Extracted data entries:
::::::::
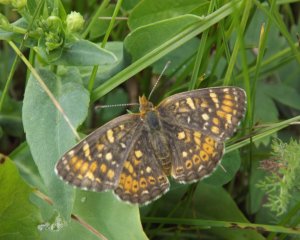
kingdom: Animalia
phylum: Arthropoda
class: Insecta
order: Lepidoptera
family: Nymphalidae
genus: Phyciodes
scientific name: Phyciodes tharos
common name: Field Crescent
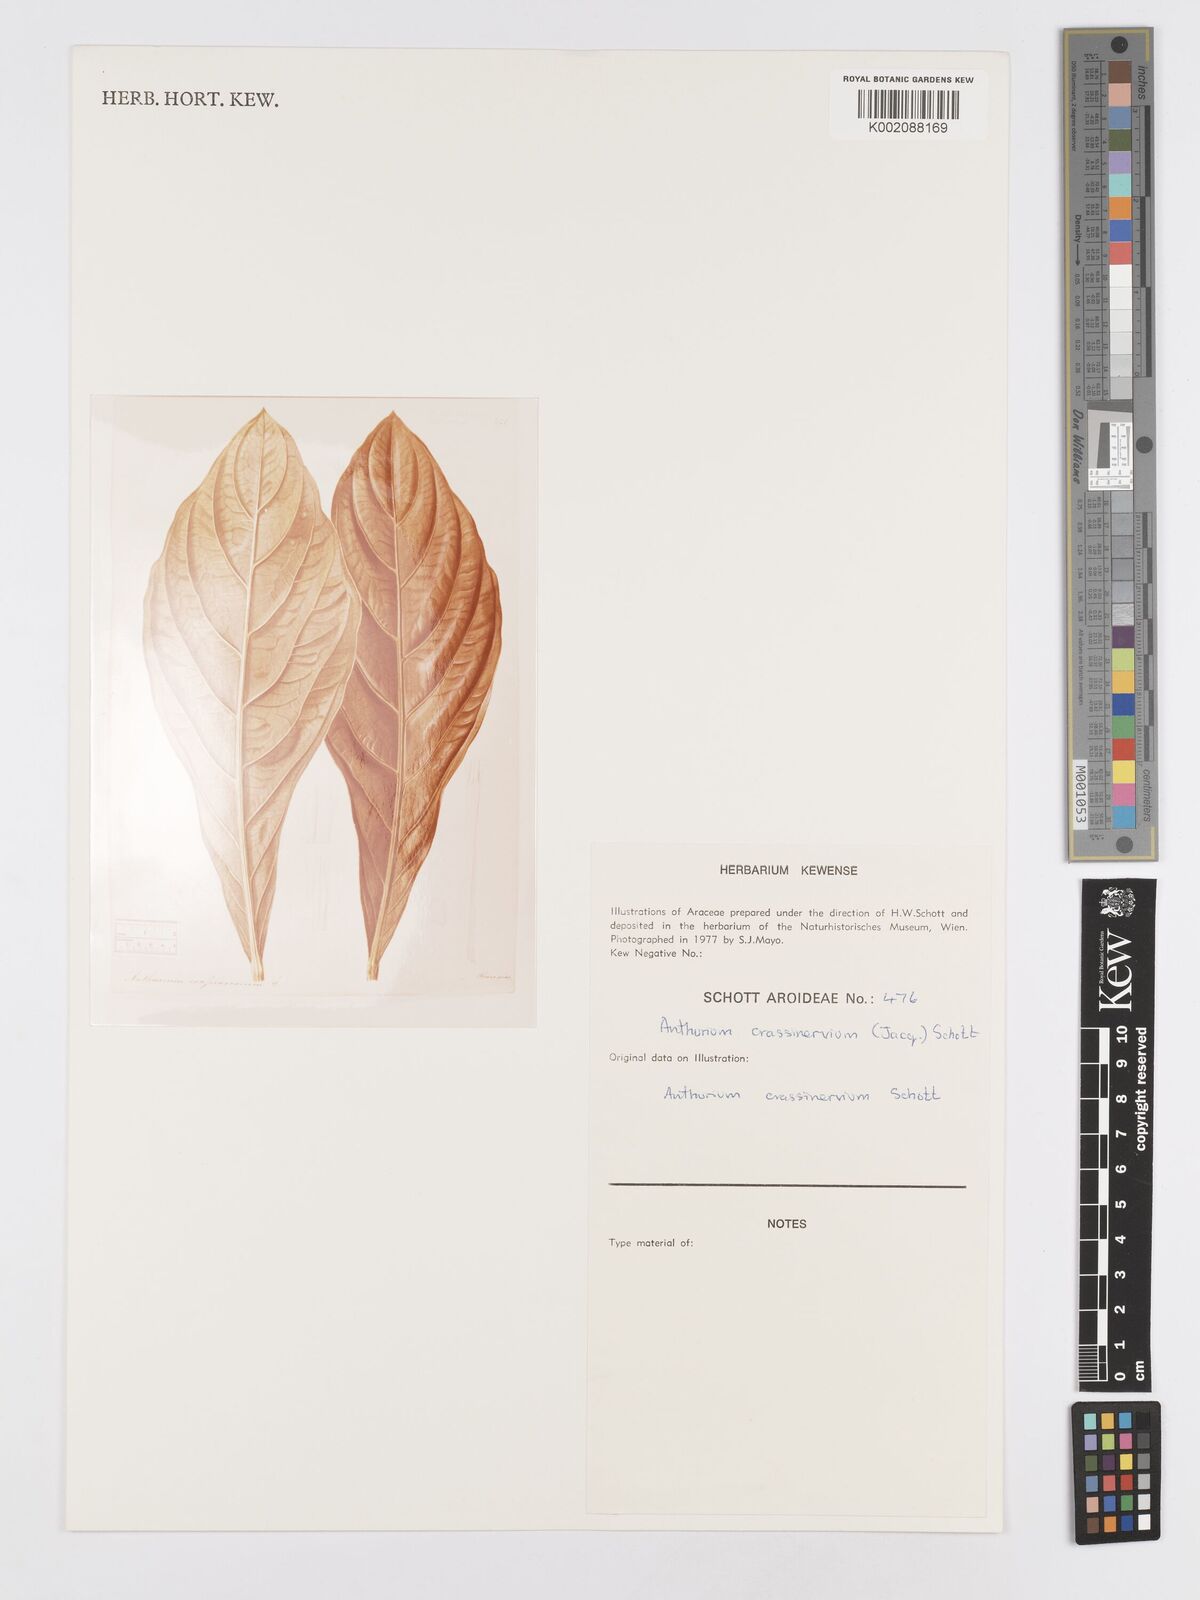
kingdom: Plantae
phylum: Tracheophyta
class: Liliopsida
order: Alismatales
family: Araceae
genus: Anthurium
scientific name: Anthurium crassinervium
::::::::
- [EXERCISE INSTRUCTIONS]: Retype every line of the data above word for word, leaving out the pictures.

- [COMPLETED TASK]:
kingdom: Animalia
phylum: Arthropoda
class: Insecta
order: Lepidoptera
family: Nymphalidae
genus: Phyciodes
scientific name: Phyciodes tharos
common name: Field Crescent
kingdom: Plantae
phylum: Tracheophyta
class: Liliopsida
order: Alismatales
family: Araceae
genus: Anthurium
scientific name: Anthurium crassinervium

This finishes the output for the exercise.